Cairan merah kental berceceran di bawah tubuh terbalut pakaian serba hitam. Rambut penuh uban tampak terikat kain udheng bermotif batik barong. Dapat dipastikan laki-laki itu sudah tidak bernyawa. Matanya melotot dengan lidah terjulur keluar. Deretan gigi yang menghitam dengan bibir terbuka lebar, seolah mayat itu baru saja tersenyum saat ajalnya tiba.

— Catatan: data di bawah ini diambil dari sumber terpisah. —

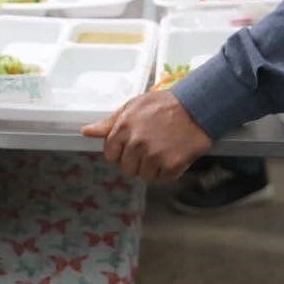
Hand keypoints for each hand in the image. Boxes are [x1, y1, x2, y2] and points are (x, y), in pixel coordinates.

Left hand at [81, 91, 211, 180]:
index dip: (120, 152)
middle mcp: (136, 143)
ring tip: (163, 149)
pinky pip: (163, 178)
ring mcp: (154, 155)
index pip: (110, 154)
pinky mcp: (172, 165)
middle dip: (136, 161)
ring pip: (144, 176)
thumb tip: (86, 131)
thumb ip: (110, 122)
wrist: (197, 107)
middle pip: (126, 168)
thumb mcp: (133, 106)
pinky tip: (173, 154)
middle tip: (150, 147)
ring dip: (153, 167)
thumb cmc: (164, 104)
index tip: (130, 147)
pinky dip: (169, 170)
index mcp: (124, 128)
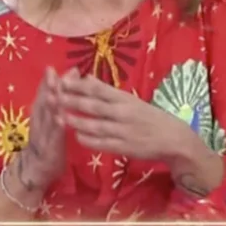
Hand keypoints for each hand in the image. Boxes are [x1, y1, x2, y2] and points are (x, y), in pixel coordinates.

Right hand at [16, 66, 75, 189]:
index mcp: (39, 113)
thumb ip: (57, 99)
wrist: (35, 169)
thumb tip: (69, 77)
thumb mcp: (50, 118)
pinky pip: (53, 137)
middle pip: (43, 102)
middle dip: (48, 88)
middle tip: (52, 74)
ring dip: (50, 104)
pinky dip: (56, 127)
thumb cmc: (47, 140)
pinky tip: (61, 119)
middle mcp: (39, 121)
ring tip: (55, 91)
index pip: (43, 93)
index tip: (52, 68)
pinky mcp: (49, 149)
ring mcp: (43, 135)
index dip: (46, 81)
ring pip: (46, 117)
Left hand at [59, 72, 194, 161]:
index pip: (97, 89)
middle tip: (52, 97)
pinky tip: (76, 136)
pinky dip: (88, 139)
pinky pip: (102, 143)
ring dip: (76, 121)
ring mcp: (123, 131)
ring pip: (95, 125)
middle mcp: (123, 112)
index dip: (78, 86)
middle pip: (93, 106)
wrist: (173, 138)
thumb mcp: (130, 99)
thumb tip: (86, 78)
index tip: (60, 82)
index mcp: (124, 98)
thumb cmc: (148, 116)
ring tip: (59, 117)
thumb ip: (107, 91)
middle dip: (71, 101)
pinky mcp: (124, 147)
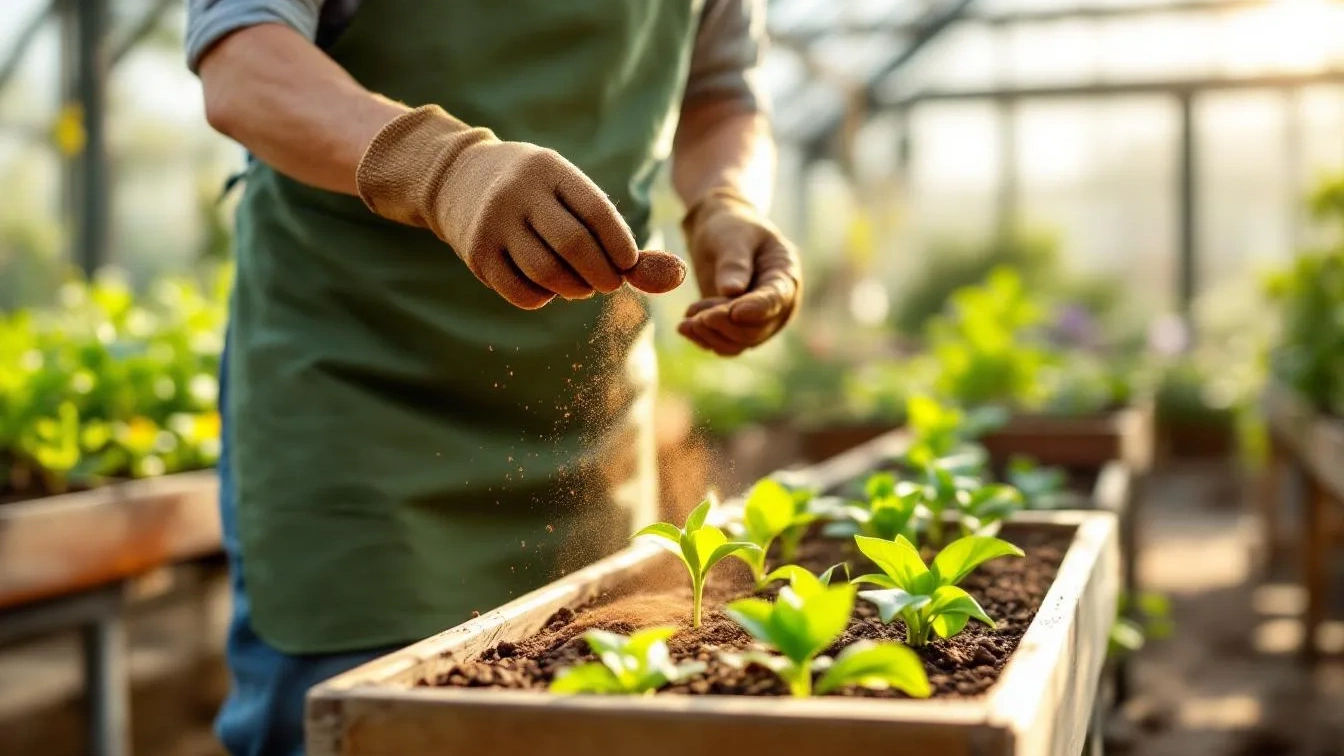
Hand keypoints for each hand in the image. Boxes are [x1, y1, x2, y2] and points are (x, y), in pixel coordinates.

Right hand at [357, 106, 684, 308]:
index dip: (622, 247)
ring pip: (548, 273)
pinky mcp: (476, 253)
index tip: (628, 263)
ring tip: (580, 285)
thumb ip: (615, 232)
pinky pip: (521, 291)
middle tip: (607, 281)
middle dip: (602, 275)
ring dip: (574, 289)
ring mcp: (493, 223)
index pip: (598, 213)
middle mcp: (519, 193)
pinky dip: (544, 298)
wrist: (456, 177)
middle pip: (575, 247)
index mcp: (550, 169)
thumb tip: (678, 276)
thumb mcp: (568, 192)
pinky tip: (548, 288)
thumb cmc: (533, 191)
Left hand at [676, 188, 800, 355]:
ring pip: (740, 342)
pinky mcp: (740, 329)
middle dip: (724, 322)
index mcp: (785, 275)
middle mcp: (779, 305)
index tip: (734, 312)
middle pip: (757, 328)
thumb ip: (734, 261)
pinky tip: (685, 328)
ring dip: (711, 334)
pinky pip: (726, 345)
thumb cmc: (730, 228)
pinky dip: (705, 339)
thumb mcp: (732, 235)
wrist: (719, 236)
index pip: (777, 298)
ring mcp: (761, 321)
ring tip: (685, 321)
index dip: (758, 308)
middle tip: (693, 312)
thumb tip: (732, 291)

Di teras depan, tampak seorang perempuan cantik sedang menangis. Tubuhnya yang ramping terlihat menggigil hanya mengenakan kemben kain jarit cokelat muda. Aroma kembang menguar di udara. Bahunya yang putih mengkilap berguncang ringan seirama dengan isak tangisnya.
Komandan meminta timnya untuk menyebar, memeriksa rumah. Sedangkan dirinya mendekati perempuan yang dia kenali bernama Melati itu.
"Apa yang sudah terjadi, Melati?" tanya Komandan.
"Dukun itu mau membunuhku," jawab Melati singkat.